Ist die „Stille Zeit“ biblisch?
„Stille Zeit“ im Alten Testament
Es mag überraschen, aber es gibt in der Bibel kein ausdrückliches Gebot, sich jeden Tag – entweder als Einzelperson oder mit der Familie – eine Zeit für Bibellese und Gebet einzuplanen. Trotzdem handelt es sich um eine Gewohnheit, die jeder gläubige Christ und jede christliche Familie praktizieren sollte. Die Bezeichnung für diese Gewohnheit kann je nach christlicher Tradition oder Hintergrund variieren – „Andacht“, „Stille Zeit“, „persönlicher Gottesdienst bzw. Familiengottesdienst“ –, aber die grundlegenden Elemente, Bibellese und Gebet, sind in der Regel vorhanden. Ich habe mich für den allgemeinen Begriff „tägliche Bibellese und Gebet“ entschieden. Doch woher kommt das Konzept einer täglichen Bibellese mit Gebet? Die Antwort ist, dass eine Reihe von Bibelstellen diese Praxis impliziert.

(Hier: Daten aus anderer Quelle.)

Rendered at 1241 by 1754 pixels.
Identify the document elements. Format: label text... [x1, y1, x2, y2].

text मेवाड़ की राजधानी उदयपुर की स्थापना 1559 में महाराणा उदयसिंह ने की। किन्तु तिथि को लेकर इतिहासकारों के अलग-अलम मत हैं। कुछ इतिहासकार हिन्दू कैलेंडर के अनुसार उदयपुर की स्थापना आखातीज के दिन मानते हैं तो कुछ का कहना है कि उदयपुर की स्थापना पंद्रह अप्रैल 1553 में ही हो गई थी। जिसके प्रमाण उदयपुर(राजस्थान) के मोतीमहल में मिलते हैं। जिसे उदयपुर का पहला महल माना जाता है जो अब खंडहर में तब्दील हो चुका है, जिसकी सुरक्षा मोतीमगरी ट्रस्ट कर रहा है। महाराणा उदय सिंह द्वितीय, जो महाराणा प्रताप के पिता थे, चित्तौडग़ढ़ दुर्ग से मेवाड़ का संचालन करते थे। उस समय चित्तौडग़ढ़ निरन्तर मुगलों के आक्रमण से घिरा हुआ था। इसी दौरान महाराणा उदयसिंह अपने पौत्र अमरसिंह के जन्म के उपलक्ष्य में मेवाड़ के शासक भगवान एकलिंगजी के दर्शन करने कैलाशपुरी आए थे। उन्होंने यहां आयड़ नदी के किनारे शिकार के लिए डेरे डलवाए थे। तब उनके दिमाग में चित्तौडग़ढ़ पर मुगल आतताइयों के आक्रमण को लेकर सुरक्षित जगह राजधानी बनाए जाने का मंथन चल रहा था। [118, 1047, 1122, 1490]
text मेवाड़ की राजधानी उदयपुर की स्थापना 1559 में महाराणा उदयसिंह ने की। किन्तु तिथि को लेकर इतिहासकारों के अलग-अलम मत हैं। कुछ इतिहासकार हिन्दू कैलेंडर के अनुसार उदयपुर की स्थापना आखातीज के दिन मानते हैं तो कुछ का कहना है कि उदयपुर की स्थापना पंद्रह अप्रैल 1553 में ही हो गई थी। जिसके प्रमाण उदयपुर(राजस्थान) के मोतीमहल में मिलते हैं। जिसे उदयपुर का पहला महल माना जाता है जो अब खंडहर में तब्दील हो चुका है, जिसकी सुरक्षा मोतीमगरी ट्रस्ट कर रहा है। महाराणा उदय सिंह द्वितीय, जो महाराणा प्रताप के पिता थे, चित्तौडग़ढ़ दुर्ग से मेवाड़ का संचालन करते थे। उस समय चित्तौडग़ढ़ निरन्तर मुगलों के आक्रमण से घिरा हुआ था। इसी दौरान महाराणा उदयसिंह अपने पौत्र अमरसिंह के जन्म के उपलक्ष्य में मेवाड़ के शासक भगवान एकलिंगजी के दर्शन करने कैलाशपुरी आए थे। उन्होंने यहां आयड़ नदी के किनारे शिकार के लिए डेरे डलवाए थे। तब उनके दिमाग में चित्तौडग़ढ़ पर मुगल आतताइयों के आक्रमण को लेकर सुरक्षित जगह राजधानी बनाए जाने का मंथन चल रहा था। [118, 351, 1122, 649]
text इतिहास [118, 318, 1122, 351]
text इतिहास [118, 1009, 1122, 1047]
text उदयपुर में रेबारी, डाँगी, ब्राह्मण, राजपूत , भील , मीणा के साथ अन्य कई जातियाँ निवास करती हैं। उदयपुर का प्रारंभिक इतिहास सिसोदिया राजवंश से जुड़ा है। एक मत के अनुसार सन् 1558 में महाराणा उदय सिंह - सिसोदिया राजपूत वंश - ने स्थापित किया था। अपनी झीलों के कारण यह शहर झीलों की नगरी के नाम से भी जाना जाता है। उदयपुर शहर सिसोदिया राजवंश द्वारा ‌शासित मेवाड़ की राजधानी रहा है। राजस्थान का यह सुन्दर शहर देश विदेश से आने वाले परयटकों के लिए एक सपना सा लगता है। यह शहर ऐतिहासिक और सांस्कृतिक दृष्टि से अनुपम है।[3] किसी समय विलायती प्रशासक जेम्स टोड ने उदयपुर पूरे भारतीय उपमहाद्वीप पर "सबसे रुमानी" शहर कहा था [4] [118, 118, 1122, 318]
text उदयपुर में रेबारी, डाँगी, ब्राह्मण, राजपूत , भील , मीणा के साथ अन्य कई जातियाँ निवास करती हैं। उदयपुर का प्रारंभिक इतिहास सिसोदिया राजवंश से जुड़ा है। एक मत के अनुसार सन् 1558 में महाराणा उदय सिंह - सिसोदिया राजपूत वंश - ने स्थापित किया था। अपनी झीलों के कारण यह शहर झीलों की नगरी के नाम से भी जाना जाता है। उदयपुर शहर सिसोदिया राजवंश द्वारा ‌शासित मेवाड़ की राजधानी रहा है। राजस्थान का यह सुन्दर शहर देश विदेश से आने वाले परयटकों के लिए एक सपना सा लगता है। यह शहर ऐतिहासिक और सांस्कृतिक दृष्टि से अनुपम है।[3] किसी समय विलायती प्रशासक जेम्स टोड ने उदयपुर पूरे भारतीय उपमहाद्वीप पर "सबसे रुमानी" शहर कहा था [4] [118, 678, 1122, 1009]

In 1. Mose sagt Gott, dass er Abraham erwählt hat, damit dieser seinen Kindern und seinem Haus gebietet, den Weg des Herrn zu bewahren (Gen 18,19). Um diesem Gebot nachzukommen, musste Abraham eine Zeit am Tag oder in der Woche einräumen, um seiner Familie und der Dienerschaft die Befehle Gottes zu lehren. In 5. Mose gebietet Gott Israel, ihn von ganzem Herzen, mit ganzer Seele und mit ganzer Kraft zu lieben. Diese Liebe soll dadurch zum Ausdruck kommen, dass die Eltern jede Gelegenheit am Tag nutzen, um ihre Kinder die Worte Gottes zu lehren (Dtn 6,5–6). Im Buch Josua – Mose ist gerade gestorben – ermahnt Gott Josua, „stark und sehr mutig“ zu sein, indem er darauf achtet, das Gesetz Moses zu befolgen (Jos 1,7). Das Gebot impliziert, dass Josua sich sein ganzes Leben lang mit den Büchern Mose vertraut machen musste; ein Unterfangen, das eine regelmäßige und systematische Lektüre der Heiligen Schrift erfordert.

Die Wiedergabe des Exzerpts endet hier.